§ Task data
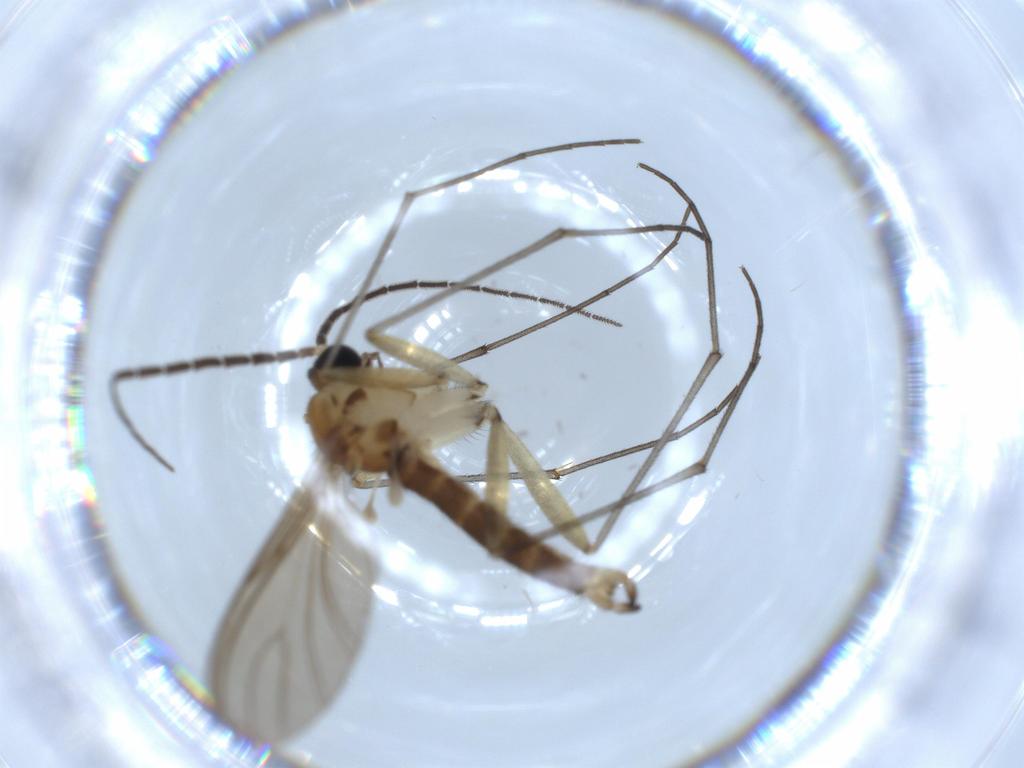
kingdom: Animalia
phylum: Arthropoda
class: Insecta
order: Diptera
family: Sciaridae
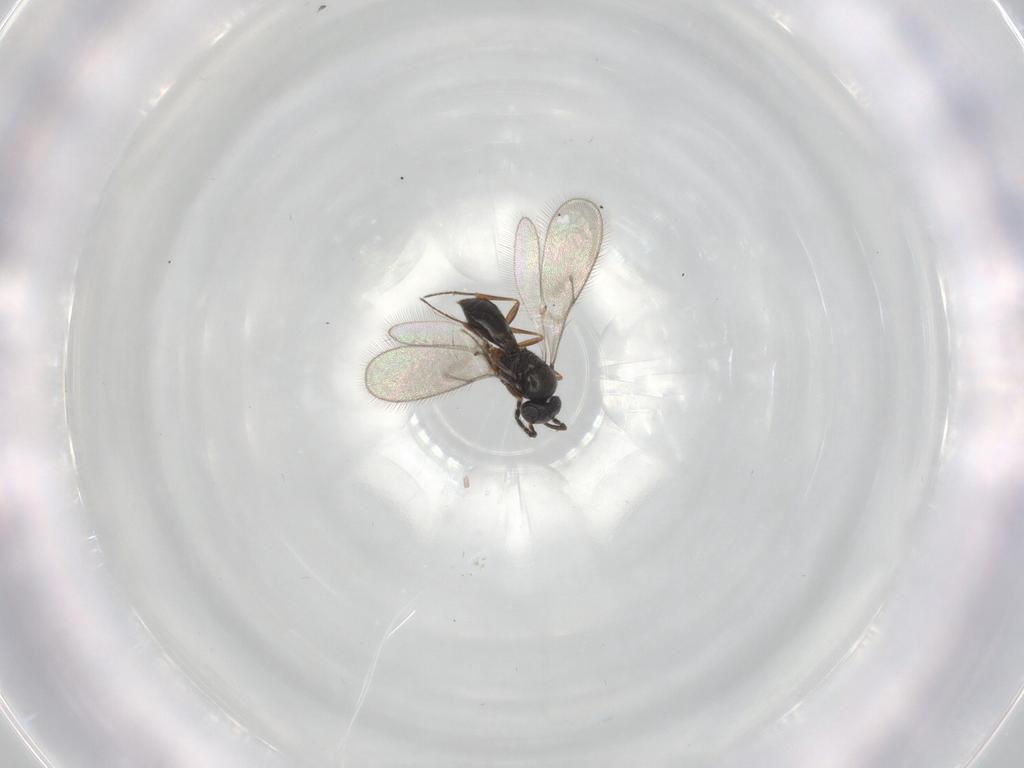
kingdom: Animalia
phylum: Arthropoda
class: Insecta
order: Hymenoptera
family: Scelionidae
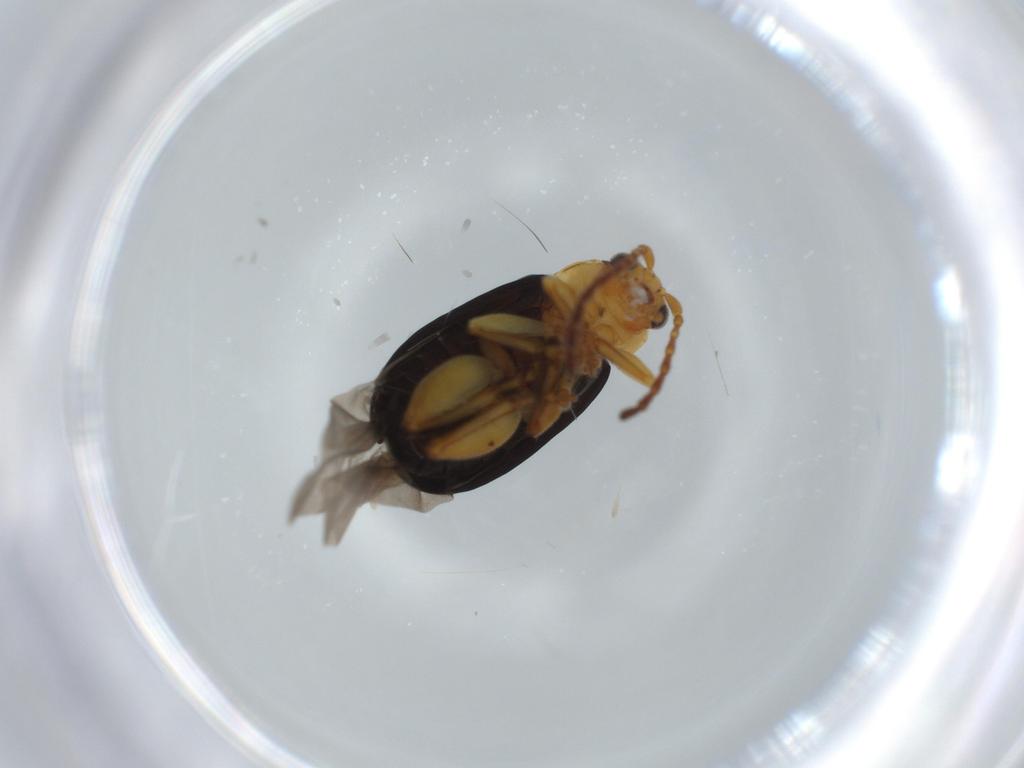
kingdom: Animalia
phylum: Arthropoda
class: Insecta
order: Coleoptera
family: Chrysomelidae
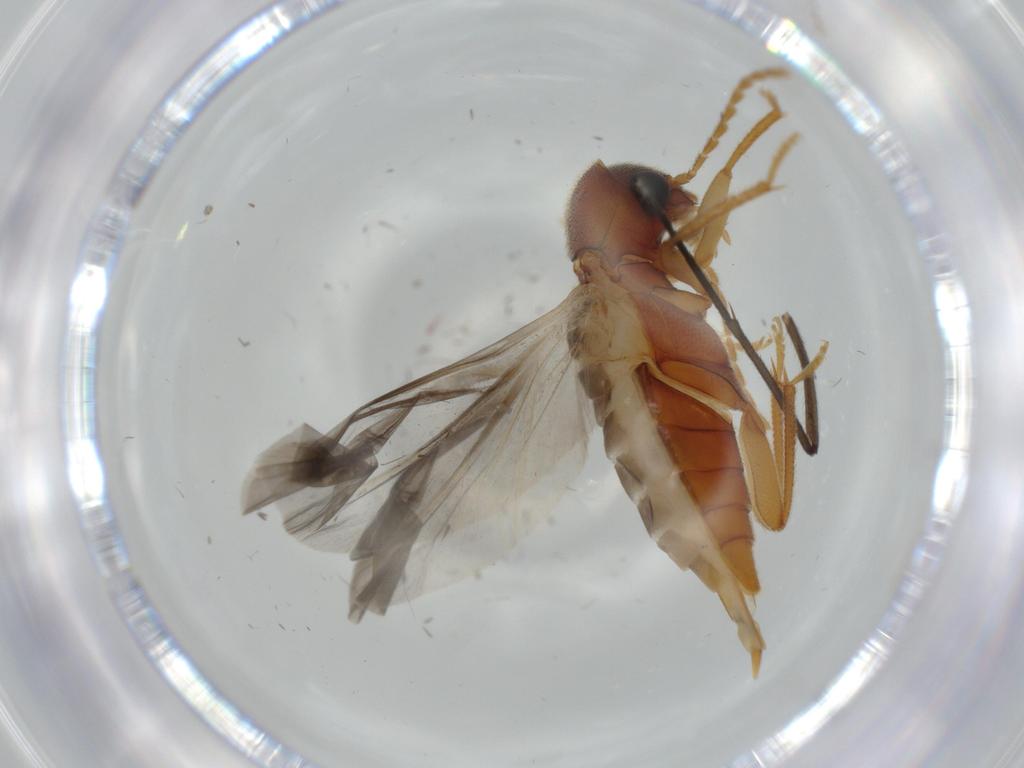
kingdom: Animalia
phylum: Arthropoda
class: Insecta
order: Coleoptera
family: Ptilodactylidae
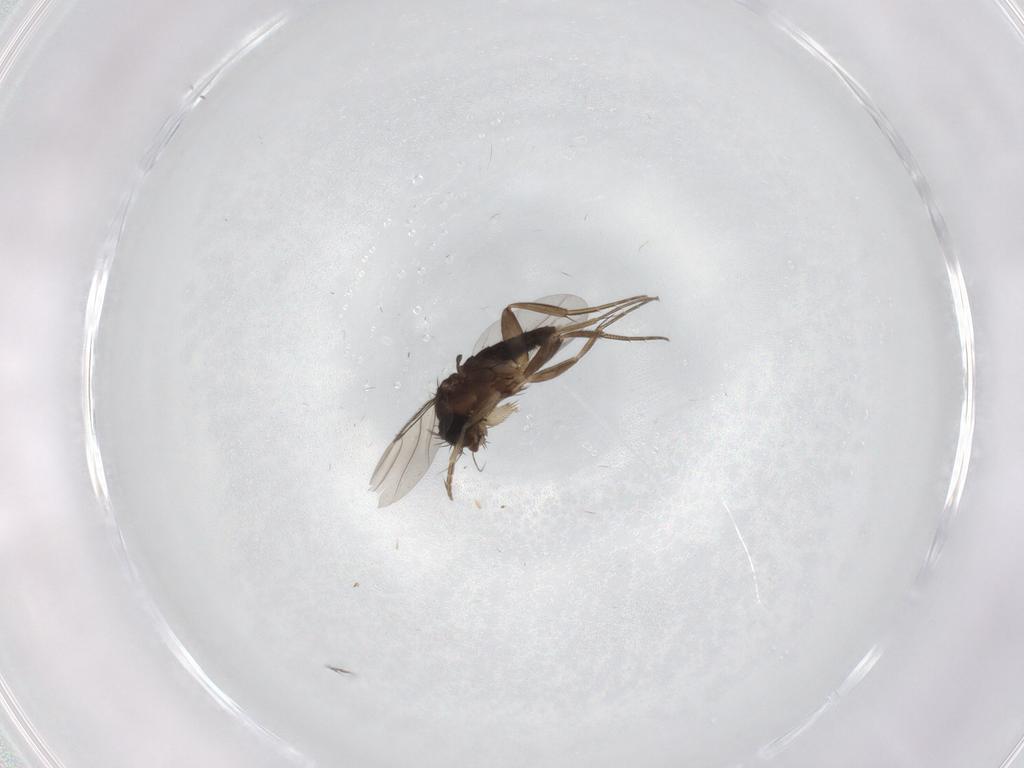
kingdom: Animalia
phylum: Arthropoda
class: Insecta
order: Diptera
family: Phoridae
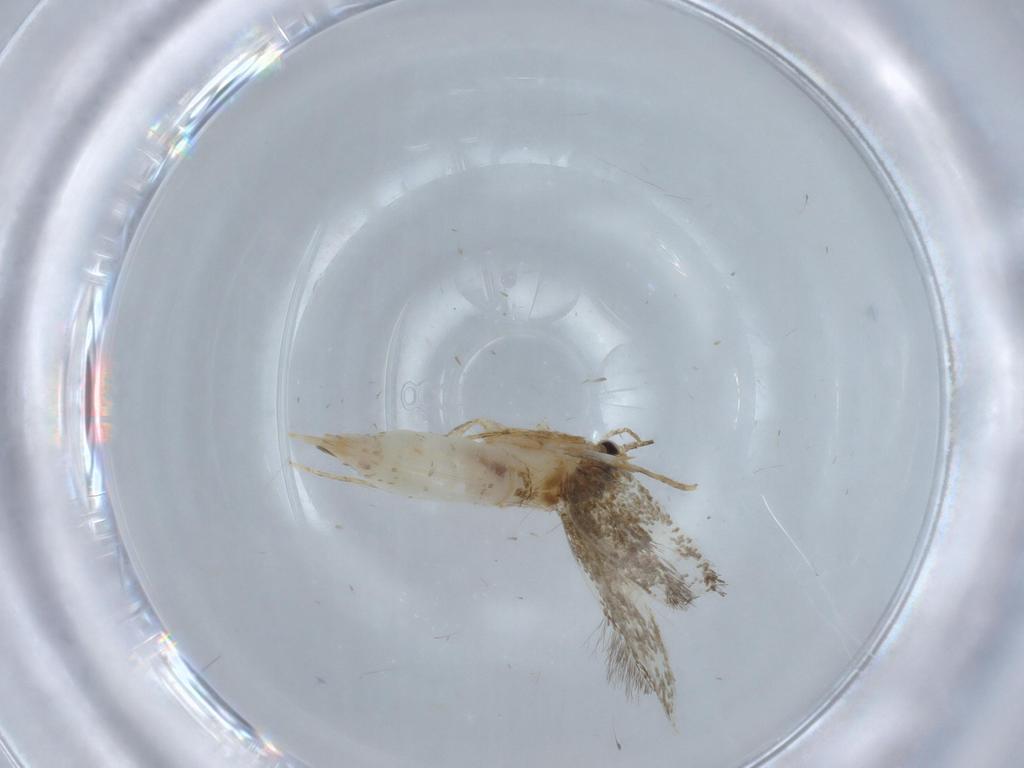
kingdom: Animalia
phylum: Arthropoda
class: Insecta
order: Lepidoptera
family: Tineidae
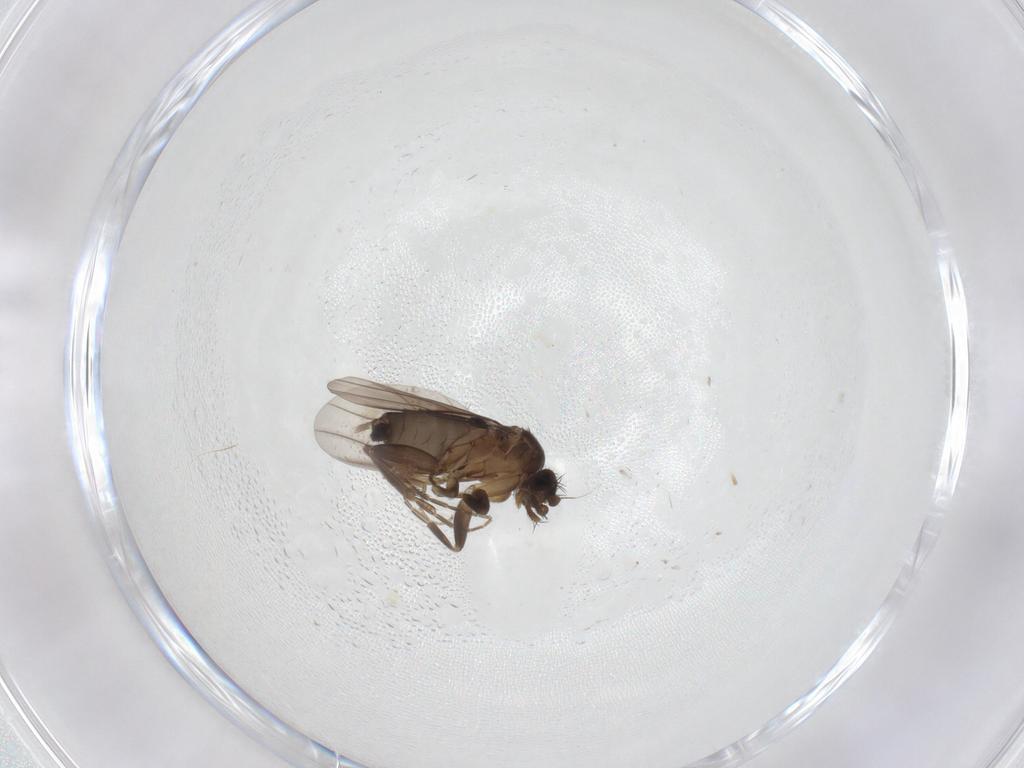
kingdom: Animalia
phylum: Arthropoda
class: Insecta
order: Diptera
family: Phoridae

§ Required work
Pick out every line in the data above that contains the word "family".

§ Task solution
family: Sciaridae
family: Scelionidae
family: Chrysomelidae
family: Ptilodactylidae
family: Phoridae
family: Tineidae
family: Phoridae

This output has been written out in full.